The records sit below. Return every line in them that holds the word "Breadth".

(Plain-text document sources)
- - - - -

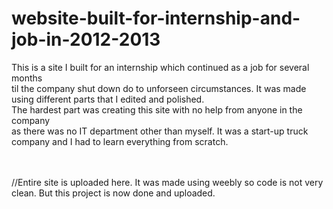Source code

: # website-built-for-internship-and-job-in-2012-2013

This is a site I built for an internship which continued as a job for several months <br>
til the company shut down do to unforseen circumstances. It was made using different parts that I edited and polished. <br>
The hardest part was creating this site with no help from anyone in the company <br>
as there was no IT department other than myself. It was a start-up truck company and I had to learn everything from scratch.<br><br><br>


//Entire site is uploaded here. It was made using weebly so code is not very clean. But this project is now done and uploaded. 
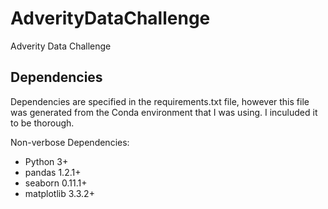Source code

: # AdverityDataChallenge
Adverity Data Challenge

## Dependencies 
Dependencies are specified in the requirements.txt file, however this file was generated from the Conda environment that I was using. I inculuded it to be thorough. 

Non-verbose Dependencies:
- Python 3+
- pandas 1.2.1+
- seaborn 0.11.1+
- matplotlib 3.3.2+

- - - - -

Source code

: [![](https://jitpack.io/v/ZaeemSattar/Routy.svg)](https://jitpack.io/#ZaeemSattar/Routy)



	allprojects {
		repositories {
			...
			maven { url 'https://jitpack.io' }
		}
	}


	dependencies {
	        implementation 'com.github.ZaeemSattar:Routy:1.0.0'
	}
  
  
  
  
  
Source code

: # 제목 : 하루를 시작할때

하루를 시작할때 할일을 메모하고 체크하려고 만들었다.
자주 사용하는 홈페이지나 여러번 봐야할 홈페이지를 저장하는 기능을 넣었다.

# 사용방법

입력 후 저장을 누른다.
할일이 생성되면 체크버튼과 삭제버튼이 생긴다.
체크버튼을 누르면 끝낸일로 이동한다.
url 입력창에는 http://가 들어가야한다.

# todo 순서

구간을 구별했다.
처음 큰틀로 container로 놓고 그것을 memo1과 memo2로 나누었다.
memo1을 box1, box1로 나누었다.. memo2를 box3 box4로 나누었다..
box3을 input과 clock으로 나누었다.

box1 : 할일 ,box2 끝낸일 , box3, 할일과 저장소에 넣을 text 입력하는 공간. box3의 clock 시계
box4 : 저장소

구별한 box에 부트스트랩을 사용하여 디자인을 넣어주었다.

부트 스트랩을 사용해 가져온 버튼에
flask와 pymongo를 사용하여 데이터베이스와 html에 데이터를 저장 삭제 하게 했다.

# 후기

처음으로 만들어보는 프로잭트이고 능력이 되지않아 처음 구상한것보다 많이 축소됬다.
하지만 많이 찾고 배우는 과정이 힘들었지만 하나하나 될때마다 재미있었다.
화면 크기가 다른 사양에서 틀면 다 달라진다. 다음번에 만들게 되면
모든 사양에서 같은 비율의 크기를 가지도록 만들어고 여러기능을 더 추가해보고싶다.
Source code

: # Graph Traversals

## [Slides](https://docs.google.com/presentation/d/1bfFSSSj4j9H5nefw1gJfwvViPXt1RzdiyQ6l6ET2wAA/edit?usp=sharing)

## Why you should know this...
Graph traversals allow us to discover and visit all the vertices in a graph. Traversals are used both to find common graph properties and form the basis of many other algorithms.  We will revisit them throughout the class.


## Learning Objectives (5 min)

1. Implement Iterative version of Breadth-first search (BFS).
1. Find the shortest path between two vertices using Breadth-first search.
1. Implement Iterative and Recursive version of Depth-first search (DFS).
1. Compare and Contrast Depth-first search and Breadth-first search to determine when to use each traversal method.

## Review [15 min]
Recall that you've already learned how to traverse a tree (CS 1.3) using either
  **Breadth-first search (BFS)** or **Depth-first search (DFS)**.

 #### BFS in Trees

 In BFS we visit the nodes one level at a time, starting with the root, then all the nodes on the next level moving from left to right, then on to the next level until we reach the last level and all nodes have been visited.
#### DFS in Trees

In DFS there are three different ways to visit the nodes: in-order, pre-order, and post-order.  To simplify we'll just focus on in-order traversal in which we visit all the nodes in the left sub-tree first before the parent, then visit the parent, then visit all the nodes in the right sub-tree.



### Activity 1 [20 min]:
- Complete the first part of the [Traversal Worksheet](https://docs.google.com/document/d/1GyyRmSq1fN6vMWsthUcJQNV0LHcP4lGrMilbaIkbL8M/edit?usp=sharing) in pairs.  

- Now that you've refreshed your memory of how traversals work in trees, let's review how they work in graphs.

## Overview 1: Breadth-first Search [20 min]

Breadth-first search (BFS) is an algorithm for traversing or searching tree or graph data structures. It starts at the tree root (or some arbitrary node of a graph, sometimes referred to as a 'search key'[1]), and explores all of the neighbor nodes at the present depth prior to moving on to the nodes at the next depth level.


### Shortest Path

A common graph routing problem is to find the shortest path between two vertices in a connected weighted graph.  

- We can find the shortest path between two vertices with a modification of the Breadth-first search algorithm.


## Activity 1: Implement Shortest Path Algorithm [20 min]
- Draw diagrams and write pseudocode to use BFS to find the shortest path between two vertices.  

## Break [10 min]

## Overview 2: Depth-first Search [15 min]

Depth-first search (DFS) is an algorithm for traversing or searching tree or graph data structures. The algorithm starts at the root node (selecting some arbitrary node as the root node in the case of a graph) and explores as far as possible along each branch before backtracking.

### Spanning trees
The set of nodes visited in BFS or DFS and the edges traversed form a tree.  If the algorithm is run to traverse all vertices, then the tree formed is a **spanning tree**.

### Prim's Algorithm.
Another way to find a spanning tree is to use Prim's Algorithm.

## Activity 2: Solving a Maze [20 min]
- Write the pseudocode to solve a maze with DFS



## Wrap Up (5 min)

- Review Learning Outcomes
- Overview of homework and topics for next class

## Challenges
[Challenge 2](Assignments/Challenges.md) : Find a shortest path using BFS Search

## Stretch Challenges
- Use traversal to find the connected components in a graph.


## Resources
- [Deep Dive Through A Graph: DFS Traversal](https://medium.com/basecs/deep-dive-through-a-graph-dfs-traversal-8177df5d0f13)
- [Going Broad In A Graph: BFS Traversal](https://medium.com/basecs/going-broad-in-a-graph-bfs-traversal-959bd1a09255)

- - - - -

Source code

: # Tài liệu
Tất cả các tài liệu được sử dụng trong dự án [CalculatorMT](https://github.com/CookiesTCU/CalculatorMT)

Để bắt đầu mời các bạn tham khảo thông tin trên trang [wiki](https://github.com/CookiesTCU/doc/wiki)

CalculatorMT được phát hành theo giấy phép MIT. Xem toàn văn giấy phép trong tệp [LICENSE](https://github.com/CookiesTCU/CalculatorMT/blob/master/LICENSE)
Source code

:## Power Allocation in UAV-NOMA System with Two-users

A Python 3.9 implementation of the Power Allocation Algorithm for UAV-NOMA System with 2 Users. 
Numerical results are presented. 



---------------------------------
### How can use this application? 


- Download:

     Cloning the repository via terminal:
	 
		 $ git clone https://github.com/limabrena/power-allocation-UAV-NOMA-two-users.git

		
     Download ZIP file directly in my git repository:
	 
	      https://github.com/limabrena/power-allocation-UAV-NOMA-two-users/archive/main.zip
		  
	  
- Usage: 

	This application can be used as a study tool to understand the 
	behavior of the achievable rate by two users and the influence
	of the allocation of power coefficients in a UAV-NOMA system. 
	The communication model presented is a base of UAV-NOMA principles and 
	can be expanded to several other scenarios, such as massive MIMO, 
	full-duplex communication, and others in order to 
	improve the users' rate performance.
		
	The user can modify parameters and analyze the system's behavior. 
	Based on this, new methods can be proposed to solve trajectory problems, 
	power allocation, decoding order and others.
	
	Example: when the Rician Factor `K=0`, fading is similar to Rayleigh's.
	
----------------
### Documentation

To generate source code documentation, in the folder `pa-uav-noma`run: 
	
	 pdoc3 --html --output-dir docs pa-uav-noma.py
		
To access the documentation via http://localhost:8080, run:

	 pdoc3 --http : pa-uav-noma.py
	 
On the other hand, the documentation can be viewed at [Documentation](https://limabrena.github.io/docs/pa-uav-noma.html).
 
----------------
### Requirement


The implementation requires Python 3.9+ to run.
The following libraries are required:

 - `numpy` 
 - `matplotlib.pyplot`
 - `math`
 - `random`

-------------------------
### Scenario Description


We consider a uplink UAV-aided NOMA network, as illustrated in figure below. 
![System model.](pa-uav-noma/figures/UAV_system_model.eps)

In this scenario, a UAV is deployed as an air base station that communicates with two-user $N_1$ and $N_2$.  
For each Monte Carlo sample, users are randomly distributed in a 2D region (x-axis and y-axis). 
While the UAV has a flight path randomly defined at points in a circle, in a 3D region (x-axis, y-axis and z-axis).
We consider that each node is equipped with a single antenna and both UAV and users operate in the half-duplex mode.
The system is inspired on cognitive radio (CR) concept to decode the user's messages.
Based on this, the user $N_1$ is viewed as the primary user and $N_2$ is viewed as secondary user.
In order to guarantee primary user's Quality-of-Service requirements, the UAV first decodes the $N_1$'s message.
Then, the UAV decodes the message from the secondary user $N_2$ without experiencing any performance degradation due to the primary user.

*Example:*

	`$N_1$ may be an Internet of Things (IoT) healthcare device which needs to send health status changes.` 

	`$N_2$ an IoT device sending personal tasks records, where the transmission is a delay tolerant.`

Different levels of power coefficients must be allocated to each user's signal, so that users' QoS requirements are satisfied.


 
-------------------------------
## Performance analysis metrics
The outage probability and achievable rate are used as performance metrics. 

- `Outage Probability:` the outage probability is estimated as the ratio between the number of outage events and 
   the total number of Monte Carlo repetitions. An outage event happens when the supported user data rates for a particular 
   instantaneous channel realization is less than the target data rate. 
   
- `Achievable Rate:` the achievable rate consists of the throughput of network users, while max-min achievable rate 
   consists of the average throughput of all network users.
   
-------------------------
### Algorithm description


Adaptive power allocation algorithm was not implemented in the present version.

- - - - -

Answer space
1. Implement Iterative version of Breadth-first search (BFS).
1. Find the shortest path between two vertices using Breadth-first search.
1. Compare and Contrast Depth-first search and Breadth-first search to determine when to use each traversal method.
  **Breadth-first search (BFS)** or **Depth-first search (DFS)**.
## Overview 1: Breadth-first Search [20 min]
Breadth-first search (BFS) is an algorithm for traversing or searching tree or graph data structures. It starts at the tree root (or some arbitrary node of a graph, sometimes referred to as a 'search key'[1]), and explores all of the neighbor nodes at the present depth prior to moving on to the nodes at the next depth level.
- We can find the shortest path between two vertices with a modification of the Breadth-first search algorithm.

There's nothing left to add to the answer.